» Materials provided:
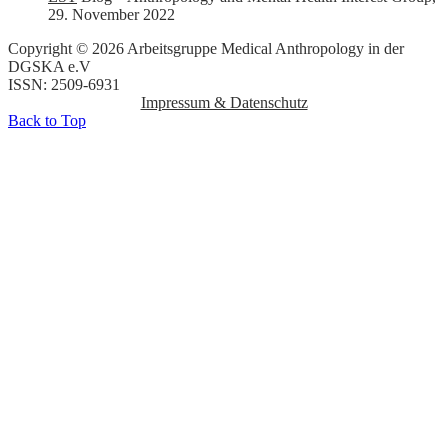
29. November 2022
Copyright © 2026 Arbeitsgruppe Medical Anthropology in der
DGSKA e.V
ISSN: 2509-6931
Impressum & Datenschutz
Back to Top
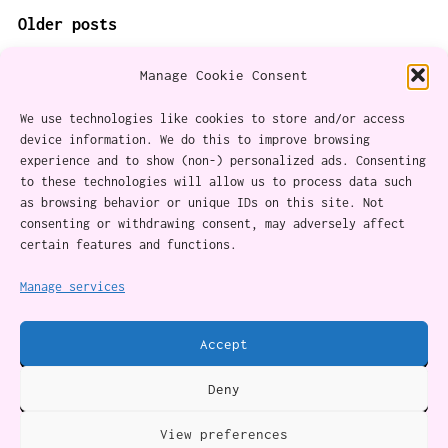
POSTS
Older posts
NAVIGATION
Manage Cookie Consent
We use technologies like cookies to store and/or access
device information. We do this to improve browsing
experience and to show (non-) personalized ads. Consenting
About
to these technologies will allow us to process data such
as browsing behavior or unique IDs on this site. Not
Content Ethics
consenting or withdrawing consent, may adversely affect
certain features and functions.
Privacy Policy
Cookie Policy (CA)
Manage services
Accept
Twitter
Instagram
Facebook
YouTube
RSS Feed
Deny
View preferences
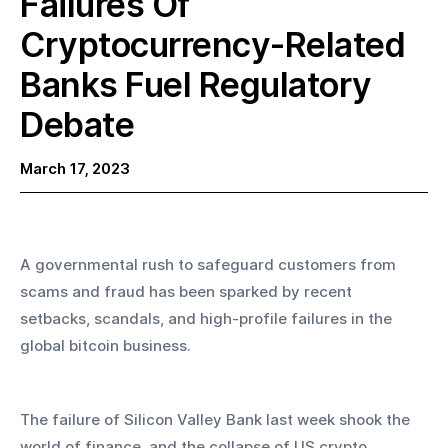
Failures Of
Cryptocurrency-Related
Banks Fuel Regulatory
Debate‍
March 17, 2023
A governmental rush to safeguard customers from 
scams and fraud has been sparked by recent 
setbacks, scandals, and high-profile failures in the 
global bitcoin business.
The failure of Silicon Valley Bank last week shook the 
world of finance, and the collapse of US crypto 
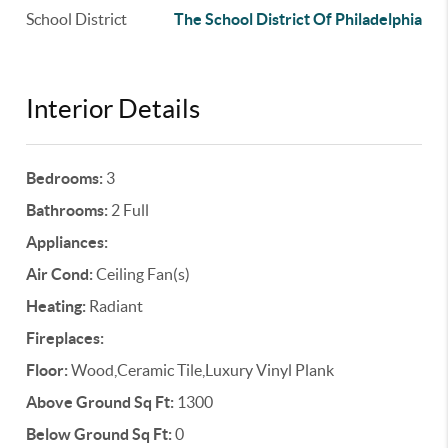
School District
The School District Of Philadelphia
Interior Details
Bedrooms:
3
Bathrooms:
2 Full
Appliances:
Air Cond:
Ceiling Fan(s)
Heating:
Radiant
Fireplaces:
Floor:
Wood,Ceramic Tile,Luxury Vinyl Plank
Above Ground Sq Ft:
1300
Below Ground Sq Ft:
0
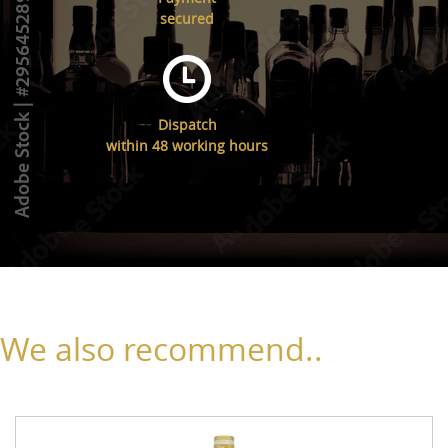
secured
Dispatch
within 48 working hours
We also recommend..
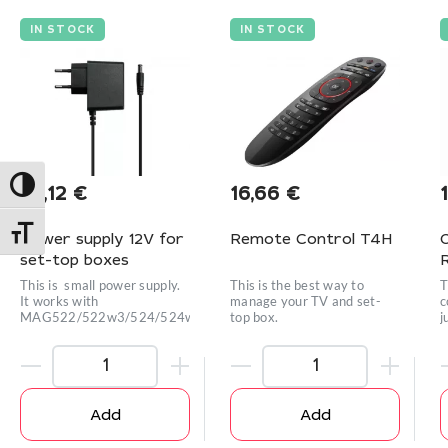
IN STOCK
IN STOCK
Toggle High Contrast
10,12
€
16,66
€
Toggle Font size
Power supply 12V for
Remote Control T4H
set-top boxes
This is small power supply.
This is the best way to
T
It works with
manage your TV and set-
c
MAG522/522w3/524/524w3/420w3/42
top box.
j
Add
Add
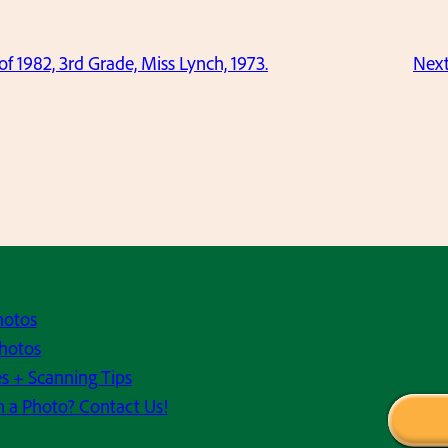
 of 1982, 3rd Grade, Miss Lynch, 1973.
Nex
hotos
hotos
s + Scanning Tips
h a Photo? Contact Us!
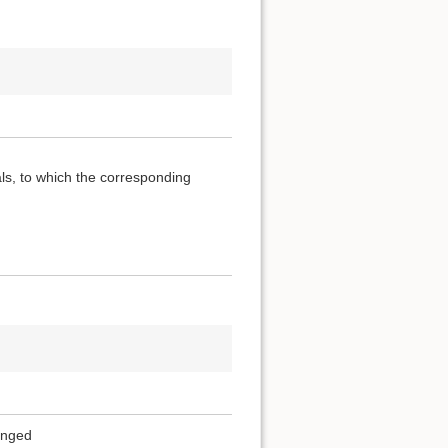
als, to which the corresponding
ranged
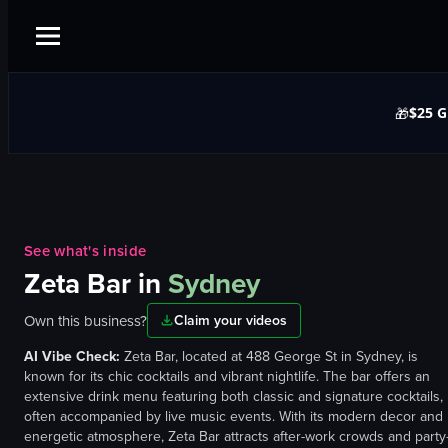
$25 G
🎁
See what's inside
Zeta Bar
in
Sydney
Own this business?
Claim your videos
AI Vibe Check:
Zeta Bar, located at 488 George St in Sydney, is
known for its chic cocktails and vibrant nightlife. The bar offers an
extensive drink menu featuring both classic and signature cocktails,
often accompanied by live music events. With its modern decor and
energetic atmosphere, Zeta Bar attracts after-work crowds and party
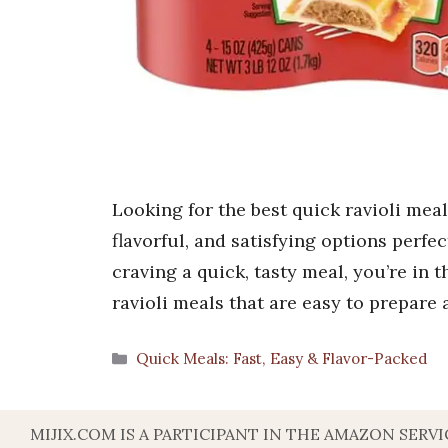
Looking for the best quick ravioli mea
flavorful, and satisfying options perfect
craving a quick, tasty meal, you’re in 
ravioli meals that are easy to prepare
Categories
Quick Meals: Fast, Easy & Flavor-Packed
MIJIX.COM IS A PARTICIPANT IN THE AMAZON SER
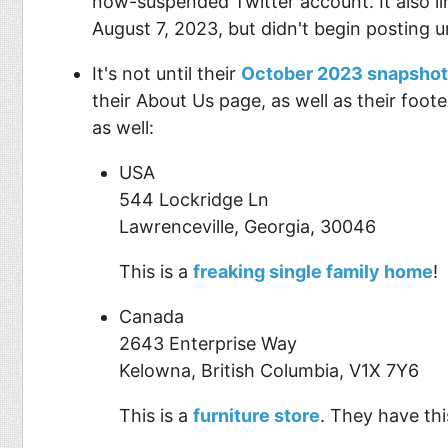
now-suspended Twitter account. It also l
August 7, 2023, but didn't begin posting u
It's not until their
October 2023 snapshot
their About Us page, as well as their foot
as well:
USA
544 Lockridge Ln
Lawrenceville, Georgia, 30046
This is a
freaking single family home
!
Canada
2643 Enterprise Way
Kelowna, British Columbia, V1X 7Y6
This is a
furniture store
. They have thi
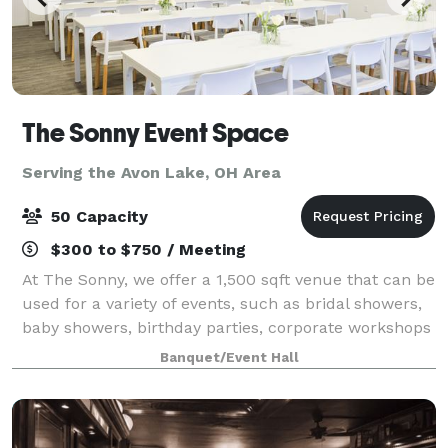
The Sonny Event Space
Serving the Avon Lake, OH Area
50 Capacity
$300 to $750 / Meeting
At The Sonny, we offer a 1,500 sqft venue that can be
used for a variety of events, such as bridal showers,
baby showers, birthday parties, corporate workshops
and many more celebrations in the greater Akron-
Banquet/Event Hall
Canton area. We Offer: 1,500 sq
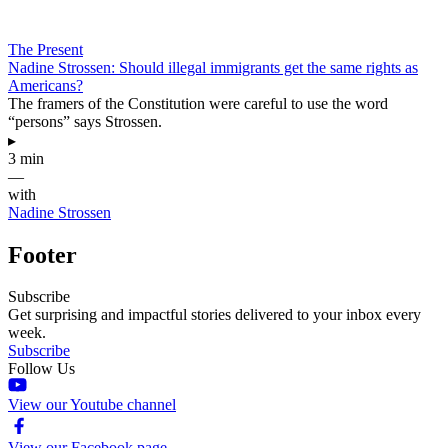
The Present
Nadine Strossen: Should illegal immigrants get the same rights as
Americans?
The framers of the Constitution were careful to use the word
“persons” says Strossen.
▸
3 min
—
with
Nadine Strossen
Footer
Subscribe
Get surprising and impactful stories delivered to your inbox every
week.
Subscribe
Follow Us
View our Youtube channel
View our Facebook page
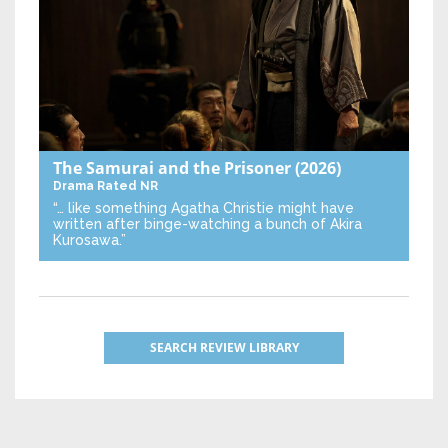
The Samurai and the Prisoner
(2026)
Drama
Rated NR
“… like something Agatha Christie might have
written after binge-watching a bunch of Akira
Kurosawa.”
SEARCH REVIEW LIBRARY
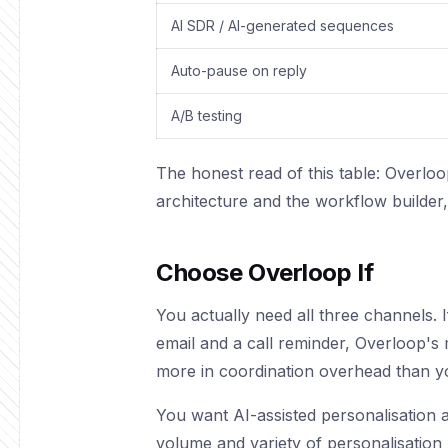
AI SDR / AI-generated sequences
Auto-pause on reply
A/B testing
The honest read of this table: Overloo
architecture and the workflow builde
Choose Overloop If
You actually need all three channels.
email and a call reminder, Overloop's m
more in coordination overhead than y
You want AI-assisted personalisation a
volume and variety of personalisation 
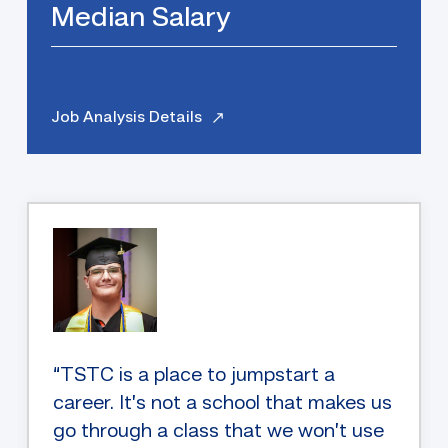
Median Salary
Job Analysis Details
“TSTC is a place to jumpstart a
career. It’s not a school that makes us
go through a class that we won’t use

...

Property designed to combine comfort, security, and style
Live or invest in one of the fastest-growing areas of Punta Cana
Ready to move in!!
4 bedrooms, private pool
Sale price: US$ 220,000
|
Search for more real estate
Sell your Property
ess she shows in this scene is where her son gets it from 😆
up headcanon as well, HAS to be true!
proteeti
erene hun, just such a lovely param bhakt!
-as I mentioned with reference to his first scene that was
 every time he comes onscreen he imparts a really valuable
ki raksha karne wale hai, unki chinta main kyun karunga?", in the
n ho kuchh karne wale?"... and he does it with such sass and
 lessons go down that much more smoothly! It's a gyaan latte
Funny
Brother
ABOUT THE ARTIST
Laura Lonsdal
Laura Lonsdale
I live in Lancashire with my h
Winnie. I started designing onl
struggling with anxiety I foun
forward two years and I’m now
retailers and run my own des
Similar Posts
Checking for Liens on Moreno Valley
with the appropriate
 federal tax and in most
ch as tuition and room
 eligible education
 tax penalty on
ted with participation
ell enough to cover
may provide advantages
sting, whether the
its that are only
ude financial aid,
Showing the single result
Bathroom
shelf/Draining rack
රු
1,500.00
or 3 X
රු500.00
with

---

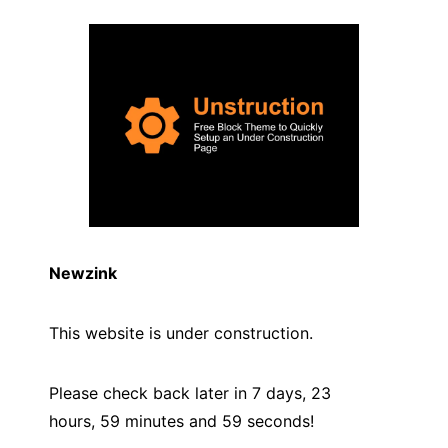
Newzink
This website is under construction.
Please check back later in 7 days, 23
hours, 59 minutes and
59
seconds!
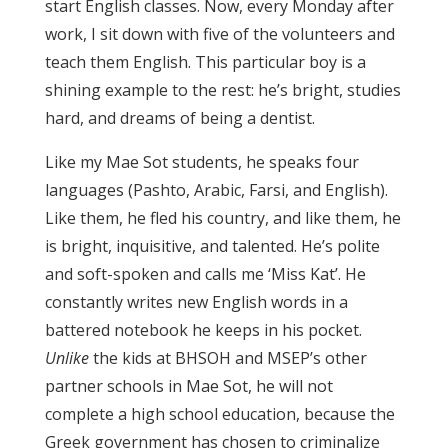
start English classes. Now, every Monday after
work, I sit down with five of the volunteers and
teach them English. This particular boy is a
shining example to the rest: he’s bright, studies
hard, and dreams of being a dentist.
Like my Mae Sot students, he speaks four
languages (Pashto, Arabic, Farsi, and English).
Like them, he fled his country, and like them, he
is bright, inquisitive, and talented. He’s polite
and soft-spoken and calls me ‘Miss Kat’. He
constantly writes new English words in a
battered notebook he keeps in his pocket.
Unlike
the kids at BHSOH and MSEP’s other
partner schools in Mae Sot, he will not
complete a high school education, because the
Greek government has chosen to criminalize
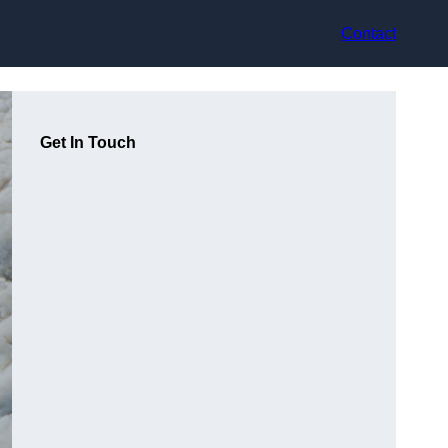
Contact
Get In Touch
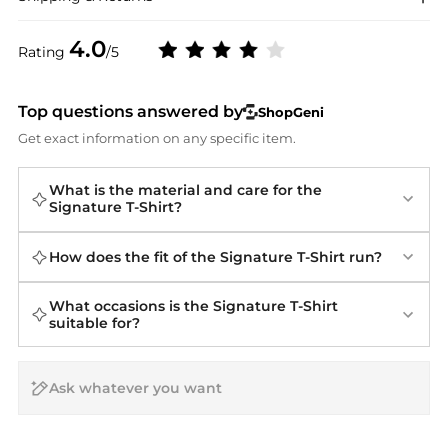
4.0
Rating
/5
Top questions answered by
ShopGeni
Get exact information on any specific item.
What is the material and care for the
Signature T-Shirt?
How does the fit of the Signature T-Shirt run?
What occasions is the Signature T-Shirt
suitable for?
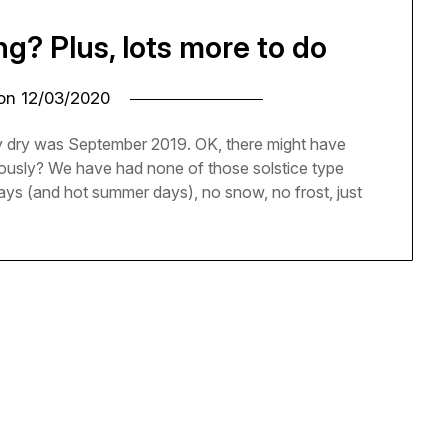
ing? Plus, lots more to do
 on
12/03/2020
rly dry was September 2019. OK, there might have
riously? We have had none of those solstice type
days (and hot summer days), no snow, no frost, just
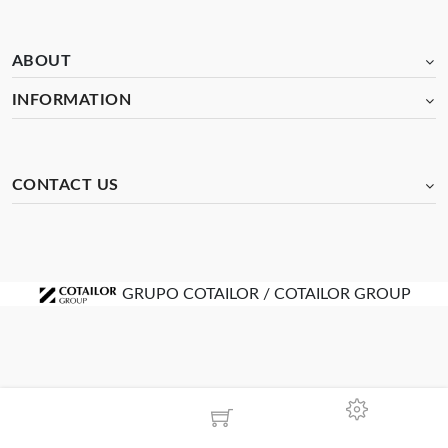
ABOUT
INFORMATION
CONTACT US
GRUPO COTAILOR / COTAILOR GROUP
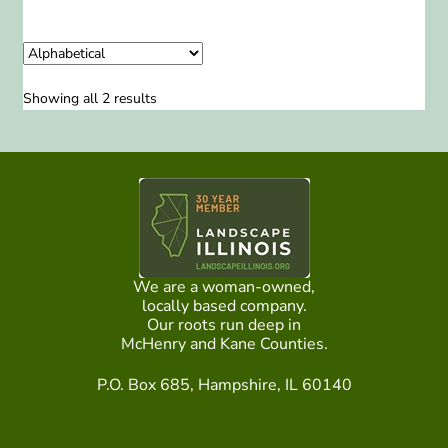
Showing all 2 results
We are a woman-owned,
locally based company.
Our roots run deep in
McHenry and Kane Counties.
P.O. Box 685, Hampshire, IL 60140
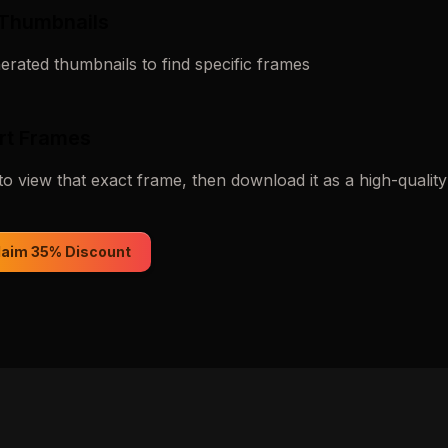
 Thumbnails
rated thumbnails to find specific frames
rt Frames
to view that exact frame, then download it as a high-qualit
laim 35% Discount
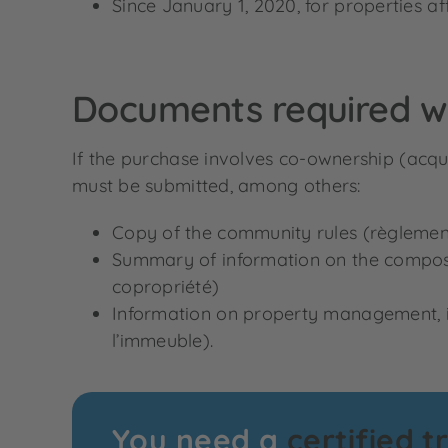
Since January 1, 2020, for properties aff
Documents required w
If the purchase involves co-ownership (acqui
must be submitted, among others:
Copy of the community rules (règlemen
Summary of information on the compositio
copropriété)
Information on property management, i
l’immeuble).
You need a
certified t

» Request: In the listing above, find the line with "MAG522/522w3/524/524w3/420w3/42" and output it and every line after it up to and including the line with "Lawrenceville, Georgia, 30046", exactly, minus the pictures.

» Task output:
MAG522/522w3/524/524w3/420w3/42
top box.
j
Add
Add
 of 1982, 3rd Grade, Miss Lynch, 1973.
Nex
hotos
hotos
s + Scanning Tips
h a Photo? Contact Us!
als, to which the corresponding
ranged
$25 G
🎁
See what's inside
Zeta Bar
in
Sydney
Own this business?
Claim your videos
AI Vibe Check:
Zeta Bar, located at 488 George St in Sydney, is
known for its chic cocktails and vibrant nightlife. The bar offers an
extensive drink menu featuring both classic and signature cocktails,
often accompanied by live music events. With its modern decor and
energetic atmosphere, Zeta Bar attracts after-work crowds and party
Looking for the best quick ravioli mea
flavorful, and satisfying options perfect
craving a quick, tasty meal, you’re in 
ravioli meals that are easy to prepare
Categories
Quick Meals: Fast, Easy & Flavor-Packed
MIJIX.COM IS A PARTICIPANT IN THE AMAZON SER
now-suspended Twitter account. It also l
August 7, 2023, but didn't begin posting u
It's not until their
October 2023 snapshot
their About Us page, as well as their foot
as well:
USA
544 Lockridge Ln
Lawrenceville, Georgia, 30046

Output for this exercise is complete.